バイブスが良い、心地よい波動。

コラム
パリ・マレ地区のギャラリーにて

友人に誘われ、ふと立ち寄ったパリ・マレ地区のギャラリー、タダエス・ロパック。

足を踏み入れた瞬間、波紋のように広がる淡い色彩とアースカラーのペイントが、真っ白なキャンバスのようなギャラリーに溶け込んでいた。
同時に、スピーカーから流れる歌声が、まるで教会の響きのように空間全体を包み込む。
その場で思わず、「あ、動いている」と声が漏れた。

作家の名は、オリバー・ビアー(Oliver Beer)。彼の作品 “Resonance Project: The Cave” (2024) は、音を「可視化」するという試みをしている。

彼はフランス・ドルドーニュ地方の先史時代の洞窟を楽器として使い、ルーファス・ウェインライトやウッドキッドを含む8人の歌手とともに、空間の共鳴を「演奏」した。
洞窟はまるで「歌い返す」かのように響き、音と歴史が交錯する没入型の体験が生まれた。

さらに彼は、その音の振動を「共鳴ペインティング(Resonance Paintings)」という形で表現した。
音波が絵の具を揺らし、キャンバスに見えない音の力を描き出す。つまり、音の波動が「絵」として残るのだ。

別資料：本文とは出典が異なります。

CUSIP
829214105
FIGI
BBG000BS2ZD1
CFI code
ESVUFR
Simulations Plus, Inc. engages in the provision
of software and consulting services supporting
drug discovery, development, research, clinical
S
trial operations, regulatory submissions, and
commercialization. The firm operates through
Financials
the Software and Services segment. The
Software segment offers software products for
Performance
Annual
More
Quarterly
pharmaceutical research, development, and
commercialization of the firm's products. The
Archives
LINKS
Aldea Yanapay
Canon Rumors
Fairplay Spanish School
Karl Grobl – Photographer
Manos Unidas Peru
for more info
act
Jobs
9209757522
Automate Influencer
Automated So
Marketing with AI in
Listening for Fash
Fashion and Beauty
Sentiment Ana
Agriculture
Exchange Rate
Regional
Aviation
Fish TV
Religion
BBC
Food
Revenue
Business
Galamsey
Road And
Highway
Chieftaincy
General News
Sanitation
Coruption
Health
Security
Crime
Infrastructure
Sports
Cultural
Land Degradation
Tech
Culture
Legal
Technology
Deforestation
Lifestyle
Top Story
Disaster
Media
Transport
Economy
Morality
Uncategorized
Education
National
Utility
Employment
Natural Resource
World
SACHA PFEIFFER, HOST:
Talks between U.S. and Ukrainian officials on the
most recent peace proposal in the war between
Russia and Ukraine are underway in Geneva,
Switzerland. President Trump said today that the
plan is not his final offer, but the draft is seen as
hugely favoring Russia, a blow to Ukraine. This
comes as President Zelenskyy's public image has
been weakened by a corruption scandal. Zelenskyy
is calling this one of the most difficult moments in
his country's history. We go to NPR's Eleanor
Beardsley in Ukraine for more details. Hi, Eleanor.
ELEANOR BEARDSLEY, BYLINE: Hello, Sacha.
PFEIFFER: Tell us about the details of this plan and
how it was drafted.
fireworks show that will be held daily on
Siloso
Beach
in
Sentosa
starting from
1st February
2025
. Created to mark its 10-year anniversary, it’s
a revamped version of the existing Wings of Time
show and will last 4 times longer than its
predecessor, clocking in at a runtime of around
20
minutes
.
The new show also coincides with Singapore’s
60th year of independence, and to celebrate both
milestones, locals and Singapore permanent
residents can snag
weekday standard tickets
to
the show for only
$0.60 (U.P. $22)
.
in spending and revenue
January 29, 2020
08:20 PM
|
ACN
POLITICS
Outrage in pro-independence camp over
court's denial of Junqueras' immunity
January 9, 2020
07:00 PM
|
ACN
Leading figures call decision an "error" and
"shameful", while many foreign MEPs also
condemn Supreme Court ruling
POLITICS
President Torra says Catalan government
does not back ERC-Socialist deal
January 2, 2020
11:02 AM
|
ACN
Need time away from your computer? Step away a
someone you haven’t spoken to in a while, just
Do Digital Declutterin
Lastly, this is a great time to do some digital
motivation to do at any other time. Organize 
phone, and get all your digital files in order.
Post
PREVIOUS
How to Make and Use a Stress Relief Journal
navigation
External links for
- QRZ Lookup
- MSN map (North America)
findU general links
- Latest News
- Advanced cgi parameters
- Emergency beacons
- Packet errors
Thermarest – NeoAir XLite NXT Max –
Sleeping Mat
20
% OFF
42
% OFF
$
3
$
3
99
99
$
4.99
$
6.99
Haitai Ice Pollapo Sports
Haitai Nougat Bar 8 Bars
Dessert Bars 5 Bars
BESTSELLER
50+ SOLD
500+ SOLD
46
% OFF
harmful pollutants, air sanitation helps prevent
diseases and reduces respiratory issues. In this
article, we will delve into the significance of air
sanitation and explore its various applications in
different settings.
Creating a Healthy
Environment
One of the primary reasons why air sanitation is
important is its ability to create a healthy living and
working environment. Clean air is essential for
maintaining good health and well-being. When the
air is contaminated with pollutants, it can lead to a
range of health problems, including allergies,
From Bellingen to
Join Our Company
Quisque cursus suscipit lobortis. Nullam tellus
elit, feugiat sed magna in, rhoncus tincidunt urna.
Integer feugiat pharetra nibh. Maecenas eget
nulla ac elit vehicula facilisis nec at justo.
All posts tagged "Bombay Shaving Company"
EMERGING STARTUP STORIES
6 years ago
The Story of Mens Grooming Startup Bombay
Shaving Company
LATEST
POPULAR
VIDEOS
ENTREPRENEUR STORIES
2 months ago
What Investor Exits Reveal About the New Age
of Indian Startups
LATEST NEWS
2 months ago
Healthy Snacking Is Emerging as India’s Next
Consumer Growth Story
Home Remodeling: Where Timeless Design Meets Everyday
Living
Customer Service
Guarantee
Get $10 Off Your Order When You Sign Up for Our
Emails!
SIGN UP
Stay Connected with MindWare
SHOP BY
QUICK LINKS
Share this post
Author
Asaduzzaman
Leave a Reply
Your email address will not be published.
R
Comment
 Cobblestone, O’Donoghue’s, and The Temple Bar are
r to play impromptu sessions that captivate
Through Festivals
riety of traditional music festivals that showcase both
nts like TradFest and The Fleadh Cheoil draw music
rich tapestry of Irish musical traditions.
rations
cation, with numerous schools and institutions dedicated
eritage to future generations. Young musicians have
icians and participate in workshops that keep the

この展示を見たとき、自分の記憶の奥にある感覚が呼び覚まされた。
昨年、ニューヨークで音楽パフォーマンスに招かれたときのこと。
フィリピンの森を演出した水の流れる音、葉が擦れ合う音に加えて、ピアノとバイオリンが響いていた。

その音を聞いているうちに、目の前に広がる音の波動が「ベージュ」に見えた。
それを友人に話すと、「それ、共感覚(シナスタジア)だよ」と言われた。

音に色を感じる現象を「共感覚(シナスタジア)」(Synesthesia)と呼ぶ。ある感覚が別の感覚を引き起こす現象のことだ。
特に、音を聞いたときに色が見える現象は「色聴(Chromesthesia)」と言われる。
意識していなかったが、自分はずっと「音を色で感じていた」のかもしれない。

展示空間

英語には “I like your vibes” というスラングがある。最近、日本語でも「バイブスがいい」という表現を耳にするようになった。
一見、「心地よい雰囲気」や「良い人柄」を指す単語に思えるが、掘り下げてみると、「バイブス(vibes)」はまさに音の振動(vibration)から派生した概念なのではないかと考えさせられる。

音には、心地よいものもあれば、不快に感じるものもある。
しかし、音そのものに「快・不快」の感情はない。それを決めるのは、人間の感覚だ。これは、人と人とのバイブスにも言えることだろう。

自分と相性の良いバイブスを持つ人に出会うと、「気が合う」と感じる。
それは、お互いの波動が共鳴し、調和する瞬間なのかもしれない。

人間関係も音と同じように、共鳴することで心地よい関係が生まれる。
「バイブスが合う」というのは、言い換えれば、自分の周波数と相手の周波数が響き合っているということ。
お互いのエネルギーが混ざり合い、響き合うことで、心地よい空間が生まれる。

相性のいいバイブスは調和する。でも、時には違うバイブスとぶつかることもある。
それすら、新しい音楽を生む可能性があるのだから、それもまた良いではないか。

心地よい波動が、自分のオーラやクリエーションと混ざり合い、デザインやアイデアとして形になっていく。
そして、そうしたバイブスが多くの人と交わると、まるで合奏のようになり、そこに心地よい時間が生まれるのではないか。

僕はバイブスに非常に敏感だ。作品のインスピレーション、空間、人との関係——直感的に「心地よい波動」を本能的に追っている。
音が共鳴するように、人との関係性も共鳴する。それが、自分のクリエーションの根源になっているのかもしれない。

この展示を見て、改めて「音・色・波動」がすべてつながっていると感じた。
無音の中で作業する時間も、一度頭を白紙にすることで、響き合う波動を厳選し、シンプルな和音を奏でるような感覚になる。
そして、僕自身がこれからも、波動を感じながら、作品を生み出していくのだろう。